I am trying to do annotation of deseq2 from my deseq2 results. However, whenever I run it with a downloaded gtf file of hg38, I get columns 8:13 blank. I am wondering whether it is because I used the built-in genome for all my previous analysis? However, I do not see such an option for this annotation tool. Is there a way to fix this error? Is there a way to download the built in genome used previously (such as in featurecounts etc). Many thanks!

Hi @mfaleevs

I think I saw you ask this in another topic but I can’t find it again. That’s Ok.

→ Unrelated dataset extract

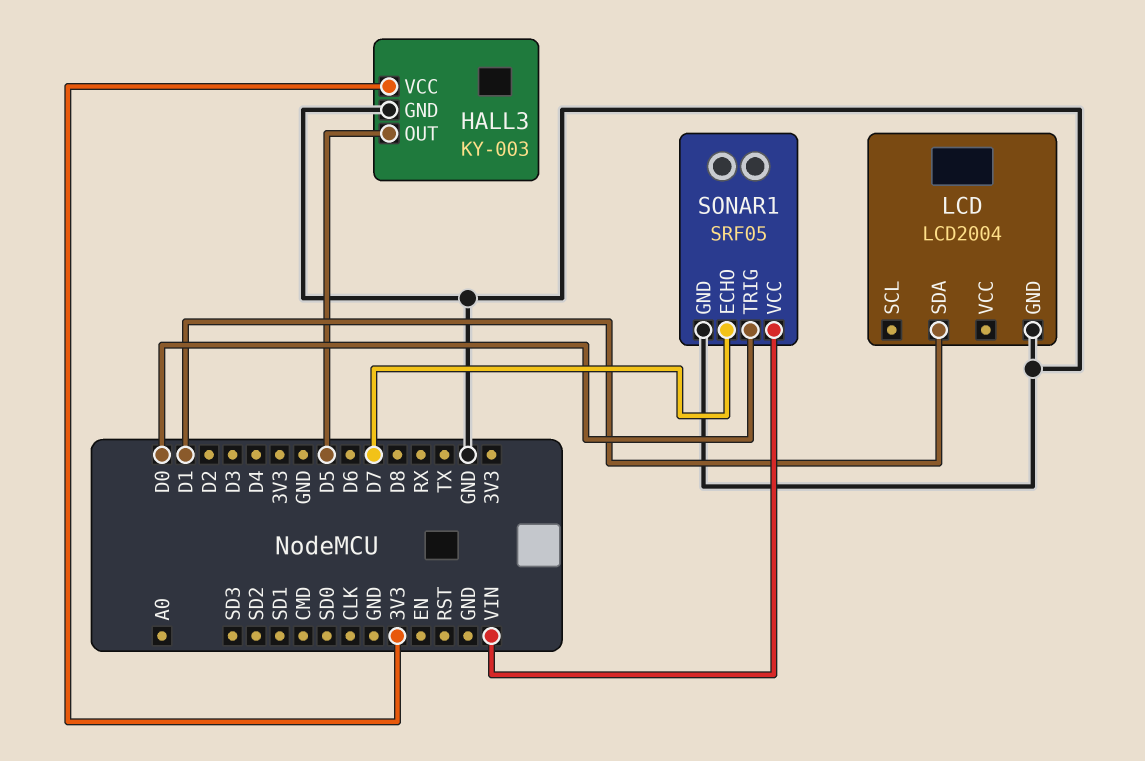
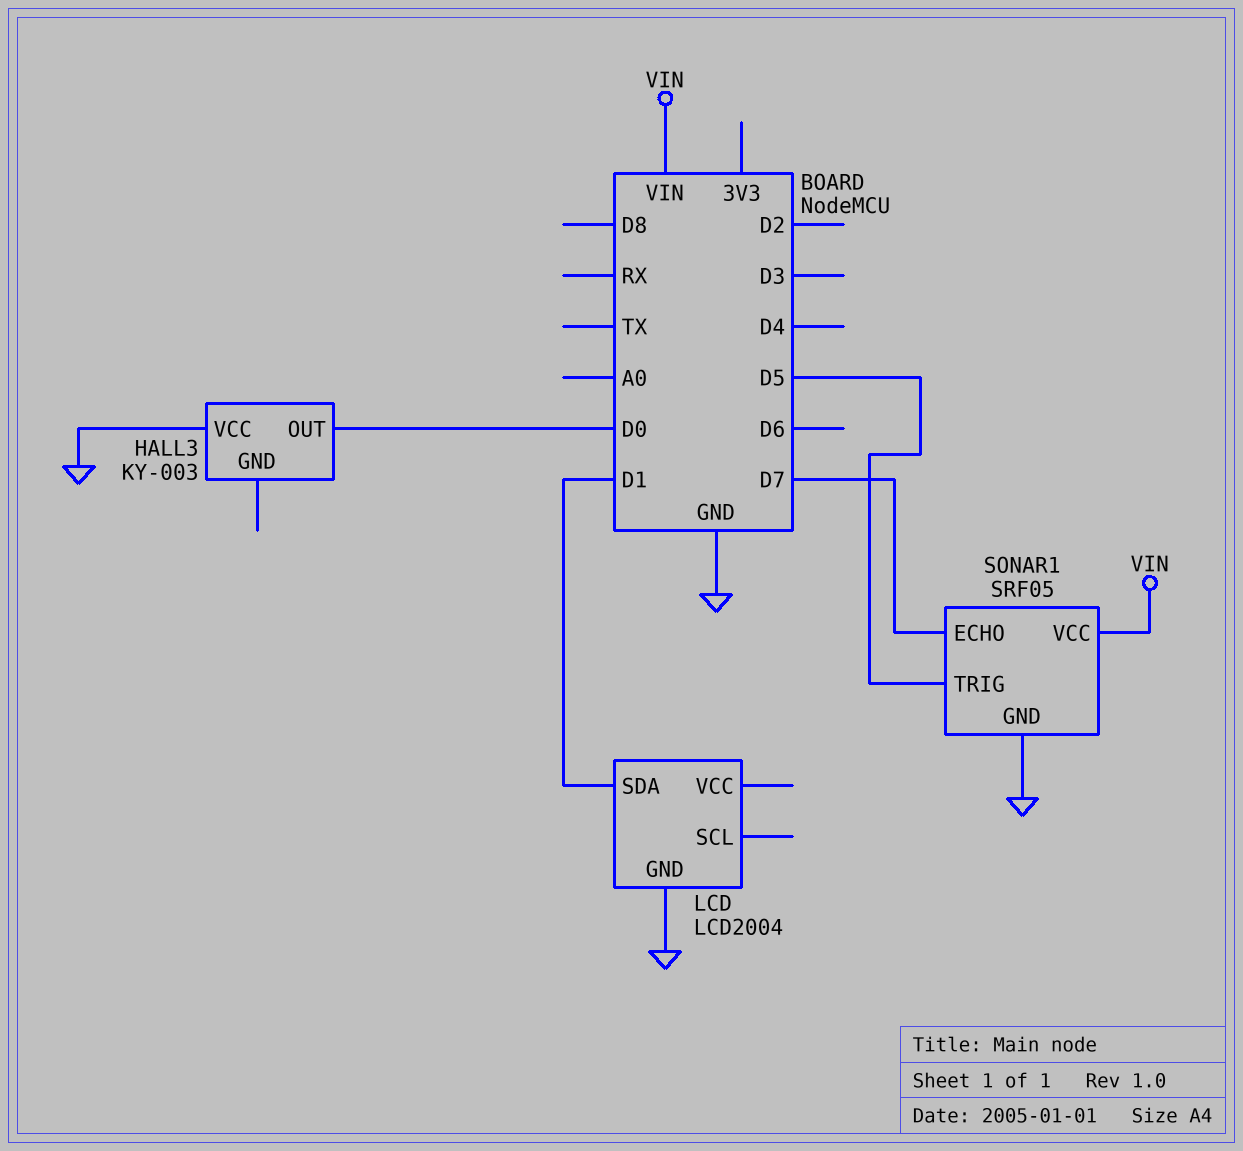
HALL3 pin GND: GND -> none
HALL3 pin OUT: D5 -> D0
HALL3 pin VCC: 3V3 -> GND
SONAR1 pin TRIG: D0 -> D5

How to solve most reference annotation problems:

  1. Make sure to use the same exact reference annotation for all steps in the same analysis.
  2. That could be a built-in annotation (only supported with a few tools, and for a few reference genomes) or an annotation supplied by you from the history.
  3. GTF formatted annotation tends to work best. UCSC has this for hg38. Be sure to get it from their Downloads area, and not from the Table Browser. I’ll add a tag that links to prior Q&A with the “why”, or you can just try this way instead :slight_smile:
  4. See the last section in this FAQ for exactly where to source the data and how to get it into Galaxy → Working with GFF GFT GTF2 GFF3 reference annotation
  5. Once the file is in your history, toggle the tool from to use “annotation from the history” and select the dataset.

Hi @jennaj , many thanks for your response! I am now trying to follow the instructions on how to download the genome, but it tells me that “The uploaded file contains invalid HTML content”. This is the file that I am using (Index of /goldenPath/hg38/bigZips/genes). Any advice would be greatly appreciated!

Hi @mfaleevs

Inside that directory are several files – so you’ll need to copy the URL of one of the gtf.gz’s, paste that into the Upload tool. Leave all options at default and submit. The result will be in your history: an uncompressed reference annotation dataset – with the datatype gtf assigned – that is a “match” for the UCSC hg38 reference genome natively indexed at the UseGalaxy.* servers.

If you are not sure what each annotation represents – explore in the main Browser area at the UCSC site as each has a full description. ncbiRefSeq or ensGenes are common choices – search online with “ensembl versus refseq” for more opinions about the content/differences.

You could also just try using a couple of different choices available and see which produces the most useful annotation given your specific data and analysis goals (meaning, try each individually, not mixed together). :slight_smile:

Hope that helps!